The name Girommen, attached to the largest passage grave, comes from an older Swedish word meaning 'the giant oven,' a folk interpretation that attributed the massive stone chamber to the work of supernatural beings rather than human builders. This naming pattern is common across Scandinavia, where megalithic monuments inspired stories of giants, trolls, and other beings whose strength exceeded human capacity.

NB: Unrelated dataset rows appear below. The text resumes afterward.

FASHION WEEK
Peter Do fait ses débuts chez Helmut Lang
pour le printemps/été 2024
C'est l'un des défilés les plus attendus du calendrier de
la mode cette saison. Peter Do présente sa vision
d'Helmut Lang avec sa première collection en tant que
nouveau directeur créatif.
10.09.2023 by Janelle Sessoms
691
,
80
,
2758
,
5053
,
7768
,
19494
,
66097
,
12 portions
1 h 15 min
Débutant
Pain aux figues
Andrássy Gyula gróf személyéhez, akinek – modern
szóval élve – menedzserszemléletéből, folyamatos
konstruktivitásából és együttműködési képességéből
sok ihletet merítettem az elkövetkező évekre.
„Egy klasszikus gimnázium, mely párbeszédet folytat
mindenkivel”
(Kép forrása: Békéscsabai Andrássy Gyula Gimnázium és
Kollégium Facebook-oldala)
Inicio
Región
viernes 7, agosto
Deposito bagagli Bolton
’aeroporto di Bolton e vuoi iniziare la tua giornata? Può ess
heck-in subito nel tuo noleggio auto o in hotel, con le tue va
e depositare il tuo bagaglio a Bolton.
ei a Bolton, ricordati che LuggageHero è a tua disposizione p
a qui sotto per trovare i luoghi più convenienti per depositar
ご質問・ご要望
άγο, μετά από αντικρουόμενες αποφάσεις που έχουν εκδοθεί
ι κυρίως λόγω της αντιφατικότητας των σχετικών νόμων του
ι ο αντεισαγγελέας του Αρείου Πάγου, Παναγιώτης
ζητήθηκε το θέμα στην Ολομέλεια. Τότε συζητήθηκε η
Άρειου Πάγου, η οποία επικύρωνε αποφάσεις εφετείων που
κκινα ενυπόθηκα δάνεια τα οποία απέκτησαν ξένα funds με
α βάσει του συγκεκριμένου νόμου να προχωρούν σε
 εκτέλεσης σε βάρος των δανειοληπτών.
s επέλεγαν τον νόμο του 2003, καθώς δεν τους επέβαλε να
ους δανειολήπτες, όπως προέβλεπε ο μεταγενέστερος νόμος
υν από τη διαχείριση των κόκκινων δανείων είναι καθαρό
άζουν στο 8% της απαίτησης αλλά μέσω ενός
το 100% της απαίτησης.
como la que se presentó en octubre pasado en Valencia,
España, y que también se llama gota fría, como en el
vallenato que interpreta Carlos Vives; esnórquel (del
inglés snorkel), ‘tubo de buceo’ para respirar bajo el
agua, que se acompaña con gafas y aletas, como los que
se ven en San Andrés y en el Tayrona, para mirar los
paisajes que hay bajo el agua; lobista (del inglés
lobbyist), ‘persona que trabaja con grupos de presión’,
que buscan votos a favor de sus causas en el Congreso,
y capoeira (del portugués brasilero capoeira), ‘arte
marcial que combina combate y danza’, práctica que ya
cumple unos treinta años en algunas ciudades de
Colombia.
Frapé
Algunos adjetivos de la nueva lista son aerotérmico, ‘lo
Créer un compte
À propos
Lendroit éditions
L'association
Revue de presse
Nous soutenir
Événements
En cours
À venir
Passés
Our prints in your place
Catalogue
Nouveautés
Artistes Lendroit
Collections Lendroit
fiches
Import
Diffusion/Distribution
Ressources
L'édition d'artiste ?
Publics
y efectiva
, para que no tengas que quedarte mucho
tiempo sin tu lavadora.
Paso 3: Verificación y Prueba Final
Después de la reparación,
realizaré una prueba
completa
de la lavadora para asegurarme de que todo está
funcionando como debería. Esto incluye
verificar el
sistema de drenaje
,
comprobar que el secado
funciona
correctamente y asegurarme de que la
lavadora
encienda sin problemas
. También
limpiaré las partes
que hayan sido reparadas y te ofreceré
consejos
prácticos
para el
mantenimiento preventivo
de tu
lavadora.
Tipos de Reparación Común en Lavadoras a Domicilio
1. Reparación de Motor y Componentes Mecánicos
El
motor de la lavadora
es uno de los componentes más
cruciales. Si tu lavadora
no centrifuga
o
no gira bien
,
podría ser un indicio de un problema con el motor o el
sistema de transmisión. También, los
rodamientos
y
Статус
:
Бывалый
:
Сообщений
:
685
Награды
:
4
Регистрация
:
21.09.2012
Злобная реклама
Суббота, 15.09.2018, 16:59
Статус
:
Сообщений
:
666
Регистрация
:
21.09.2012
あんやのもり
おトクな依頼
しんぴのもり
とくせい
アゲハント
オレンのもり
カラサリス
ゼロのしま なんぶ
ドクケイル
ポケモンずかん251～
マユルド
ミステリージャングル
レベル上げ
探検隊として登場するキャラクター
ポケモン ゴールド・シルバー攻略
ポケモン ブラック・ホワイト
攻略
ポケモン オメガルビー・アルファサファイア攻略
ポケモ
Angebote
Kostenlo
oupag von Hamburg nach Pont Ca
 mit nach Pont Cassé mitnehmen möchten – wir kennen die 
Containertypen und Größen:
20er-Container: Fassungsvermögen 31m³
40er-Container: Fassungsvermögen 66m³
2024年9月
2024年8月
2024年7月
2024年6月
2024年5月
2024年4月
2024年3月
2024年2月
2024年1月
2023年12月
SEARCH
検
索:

The passage graves of Falbygden are part of a broader European megalithic tradition stretching from the Mediterranean to Scandinavia, representing one of the earliest forms of monumental architecture in human history.
Key Figures
Funnel Beaker (TRB) Culture
Scandinavia's first farming communities, who built the passage graves at Ekornavallen as communal ossuaries
University of Gothenburg researchers
Scientists extracting and analyzing ancient DNA from skeletal remains in Falbygden passage graves, reconstructing the genetic history of Neolithic Scandinavia
Spiritual Lineage
Ekornavallen belongs to the Falbygden megalithic tradition, which produced at least 255 passage graves and 135 gallery graves across the plateau. This tradition is connected to the broader European megalithic phenomenon that produced monuments from Portugal and Brittany to the British Isles and Scandinavia between roughly 4500 and 2500 BC. The continuous use of Ekornavallen through the Bronze, Iron, and Viking Ages reflects a pattern common in Scandinavian sacred landscapes, where successive cultures built upon the accumulated sanctity of places consecrated by their predecessors.